During my Freshman to Junior year, I was teased for what I wore, called names, and a host of other horrible pranks that don’t require detail here.  Just know that for 10 months out of those three years I dreaded getting on the bus knowing what was awaiting me when I got to school.  I wasn’t athletic (still not), I wasn’t the attractive “popular” kid, and I didn’t have a lot of friends.  With a last name starting with W, I generally sat in the back of the room and stuck to myself a lot.  I guess that made me a target, to this day I really don’t know for sure why I was singled out.  The treatment I received in high school during this time launched me down the road to depression that lasted into the first few years of my marriage to G.

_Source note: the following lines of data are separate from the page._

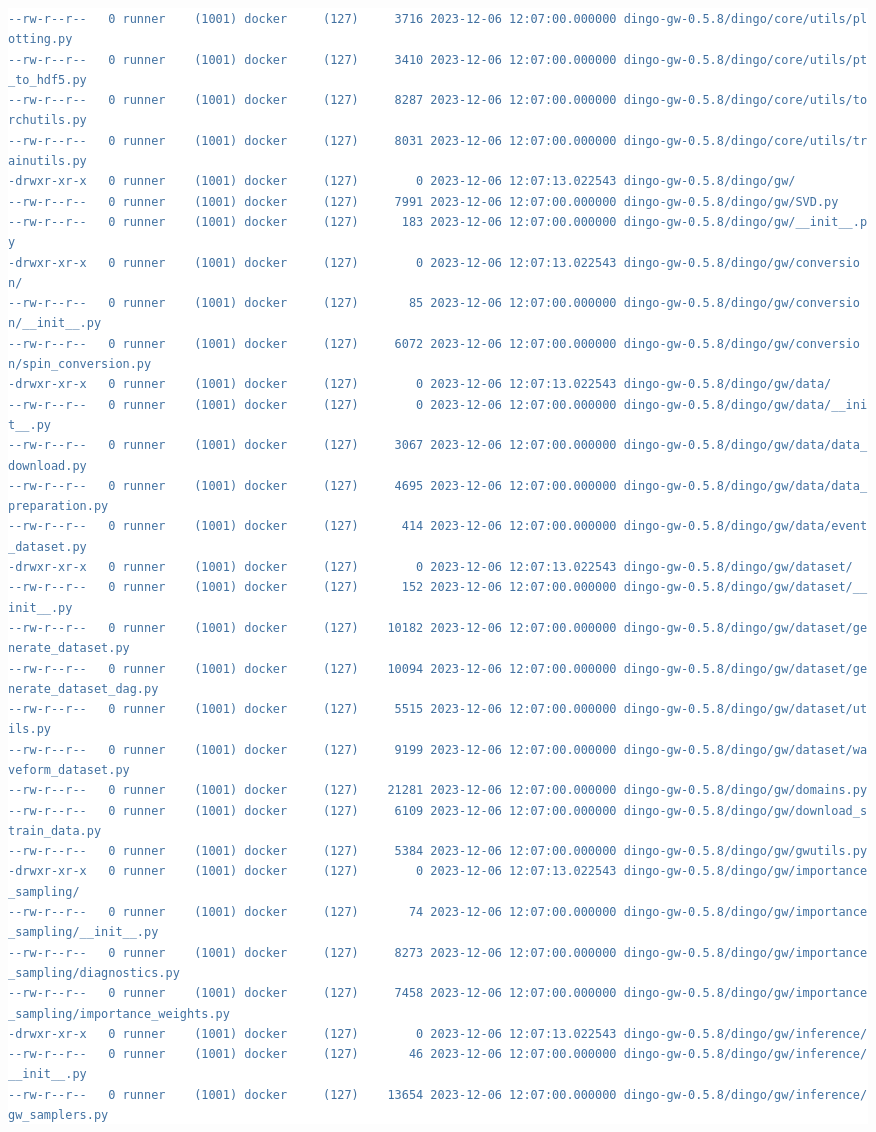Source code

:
 ```diff
--rw-r--r--   0 runner    (1001) docker     (127)     3716 2023-12-06 12:07:00.000000 dingo-gw-0.5.8/dingo/core/utils/plotting.py
--rw-r--r--   0 runner    (1001) docker     (127)     3410 2023-12-06 12:07:00.000000 dingo-gw-0.5.8/dingo/core/utils/pt_to_hdf5.py
--rw-r--r--   0 runner    (1001) docker     (127)     8287 2023-12-06 12:07:00.000000 dingo-gw-0.5.8/dingo/core/utils/torchutils.py
--rw-r--r--   0 runner    (1001) docker     (127)     8031 2023-12-06 12:07:00.000000 dingo-gw-0.5.8/dingo/core/utils/trainutils.py
-drwxr-xr-x   0 runner    (1001) docker     (127)        0 2023-12-06 12:07:13.022543 dingo-gw-0.5.8/dingo/gw/
--rw-r--r--   0 runner    (1001) docker     (127)     7991 2023-12-06 12:07:00.000000 dingo-gw-0.5.8/dingo/gw/SVD.py
--rw-r--r--   0 runner    (1001) docker     (127)      183 2023-12-06 12:07:00.000000 dingo-gw-0.5.8/dingo/gw/__init__.py
-drwxr-xr-x   0 runner    (1001) docker     (127)        0 2023-12-06 12:07:13.022543 dingo-gw-0.5.8/dingo/gw/conversion/
--rw-r--r--   0 runner    (1001) docker     (127)       85 2023-12-06 12:07:00.000000 dingo-gw-0.5.8/dingo/gw/conversion/__init__.py
--rw-r--r--   0 runner    (1001) docker     (127)     6072 2023-12-06 12:07:00.000000 dingo-gw-0.5.8/dingo/gw/conversion/spin_conversion.py
-drwxr-xr-x   0 runner    (1001) docker     (127)        0 2023-12-06 12:07:13.022543 dingo-gw-0.5.8/dingo/gw/data/
--rw-r--r--   0 runner    (1001) docker     (127)        0 2023-12-06 12:07:00.000000 dingo-gw-0.5.8/dingo/gw/data/__init__.py
--rw-r--r--   0 runner    (1001) docker     (127)     3067 2023-12-06 12:07:00.000000 dingo-gw-0.5.8/dingo/gw/data/data_download.py
--rw-r--r--   0 runner    (1001) docker     (127)     4695 2023-12-06 12:07:00.000000 dingo-gw-0.5.8/dingo/gw/data/data_preparation.py
--rw-r--r--   0 runner    (1001) docker     (127)      414 2023-12-06 12:07:00.000000 dingo-gw-0.5.8/dingo/gw/data/event_dataset.py
-drwxr-xr-x   0 runner    (1001) docker     (127)        0 2023-12-06 12:07:13.022543 dingo-gw-0.5.8/dingo/gw/dataset/
--rw-r--r--   0 runner    (1001) docker     (127)      152 2023-12-06 12:07:00.000000 dingo-gw-0.5.8/dingo/gw/dataset/__init__.py
--rw-r--r--   0 runner    (1001) docker     (127)    10182 2023-12-06 12:07:00.000000 dingo-gw-0.5.8/dingo/gw/dataset/generate_dataset.py
--rw-r--r--   0 runner    (1001) docker     (127)    10094 2023-12-06 12:07:00.000000 dingo-gw-0.5.8/dingo/gw/dataset/generate_dataset_dag.py
--rw-r--r--   0 runner    (1001) docker     (127)     5515 2023-12-06 12:07:00.000000 dingo-gw-0.5.8/dingo/gw/dataset/utils.py
--rw-r--r--   0 runner    (1001) docker     (127)     9199 2023-12-06 12:07:00.000000 dingo-gw-0.5.8/dingo/gw/dataset/waveform_dataset.py
--rw-r--r--   0 runner    (1001) docker     (127)    21281 2023-12-06 12:07:00.000000 dingo-gw-0.5.8/dingo/gw/domains.py
--rw-r--r--   0 runner    (1001) docker     (127)     6109 2023-12-06 12:07:00.000000 dingo-gw-0.5.8/dingo/gw/download_strain_data.py
--rw-r--r--   0 runner    (1001) docker     (127)     5384 2023-12-06 12:07:00.000000 dingo-gw-0.5.8/dingo/gw/gwutils.py
-drwxr-xr-x   0 runner    (1001) docker     (127)        0 2023-12-06 12:07:13.022543 dingo-gw-0.5.8/dingo/gw/importance_sampling/
--rw-r--r--   0 runner    (1001) docker     (127)       74 2023-12-06 12:07:00.000000 dingo-gw-0.5.8/dingo/gw/importance_sampling/__init__.py
--rw-r--r--   0 runner    (1001) docker     (127)     8273 2023-12-06 12:07:00.000000 dingo-gw-0.5.8/dingo/gw/importance_sampling/diagnostics.py
--rw-r--r--   0 runner    (1001) docker     (127)     7458 2023-12-06 12:07:00.000000 dingo-gw-0.5.8/dingo/gw/importance_sampling/importance_weights.py
-drwxr-xr-x   0 runner    (1001) docker     (127)        0 2023-12-06 12:07:13.022543 dingo-gw-0.5.8/dingo/gw/inference/
--rw-r--r--   0 runner    (1001) docker     (127)       46 2023-12-06 12:07:00.000000 dingo-gw-0.5.8/dingo/gw/inference/__init__.py
--rw-r--r--   0 runner    (1001) docker     (127)    13654 2023-12-06 12:07:00.000000 dingo-gw-0.5.8/dingo/gw/inference/gw_samplers.py
```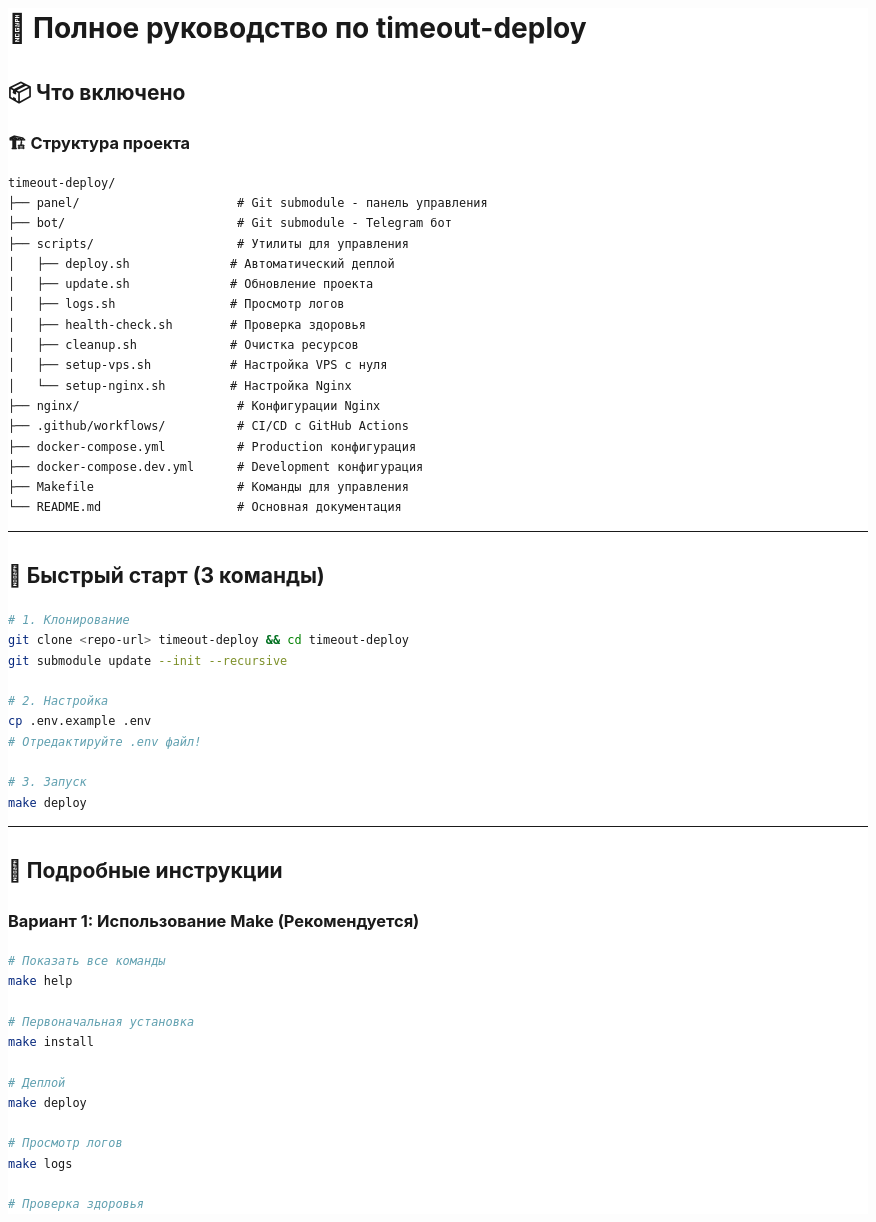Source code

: # 🎯 Полное руководство по timeout-deploy

## 📦 Что включено

### 🏗️ Структура проекта
```
timeout-deploy/
├── panel/                      # Git submodule - панель управления
├── bot/                        # Git submodule - Telegram бот
├── scripts/                    # Утилиты для управления
│   ├── deploy.sh              # Автоматический деплой
│   ├── update.sh              # Обновление проекта
│   ├── logs.sh                # Просмотр логов
│   ├── health-check.sh        # Проверка здоровья
│   ├── cleanup.sh             # Очистка ресурсов
│   ├── setup-vps.sh           # Настройка VPS с нуля
│   └── setup-nginx.sh         # Настройка Nginx
├── nginx/                      # Конфигурации Nginx
├── .github/workflows/          # CI/CD с GitHub Actions
├── docker-compose.yml          # Production конфигурация
├── docker-compose.dev.yml      # Development конфигурация
├── Makefile                    # Команды для управления
└── README.md                   # Основная документация
```

---

## 🚀 Быстрый старт (3 команды)

```bash
# 1. Клонирование
git clone <repo-url> timeout-deploy && cd timeout-deploy
git submodule update --init --recursive

# 2. Настройка
cp .env.example .env
# Отредактируйте .env файл!

# 3. Запуск
make deploy
```

---

## 📖 Подробные инструкции

### Вариант 1: Использование Make (Рекомендуется)

```bash
# Показать все команды
make help

# Первоначальная установка
make install

# Деплой
make deploy

# Просмотр логов
make logs

# Проверка здоровья
```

It wasn’t until my Senior year that I finally had enough of the treatment and I fought back physically at first, then with words.  The singular event that was physical resulted in the other guy getting a broken nose and causing a nice dent in a locker door.  In all but a few cases, I realized that I was smarter and quicker on my feet with a battle of words and generally would smack down insults and teases relatively quickly.  The teasing eventually stopped only to be directed at some other poor soul.

What most don’t realize is that the pain from bullying often carries with a person long after the actual abuse stops.  The torment from three years was at times excruciating to deal with and I would retreat into my own world of online chat, bulletin boards, and other Internet related stuff.  I internalized the pain, anger, and “why me” thoughts until it became too much to handle and I broke down following a huge fight with G that I can no longer remember its subject.  The point is that I could have easily gone down the same road as Jamey Rodemeyer.  I personally did not, but so many others have.  It started for me in high school, and it took almost a year of therapy for me to determine that.

Kids can be cruel, plain and simple.  The slightest bit of weakness or difference is amplified in a group of kids and often targeted.  The reasons vary, but they’re all senseless.  I told myself for years that all those kids that targeted me were less mature and didn’t know themselves well enough to do anything different.  Lemmings following the pied pipers.  It needs to stop, there needs to be some form of discipline that is effective enough to make a would-be bully think twice before making fun of someone else.

I’ve made my peace with all of them, personally, within my own life.  I had to, for my own sanity.  What they did was cruel, terrible, horrible…. describe it anyway you want.  The support from G and making a success of my life is what made me overcome my hang ups in the past and move past them completely.  Jamey will never have that chance, and that is sad to think about.  My mind often wanders at times thinking about all the people that don’t get the chance to live their lives completely and what are we all missing out on because of that?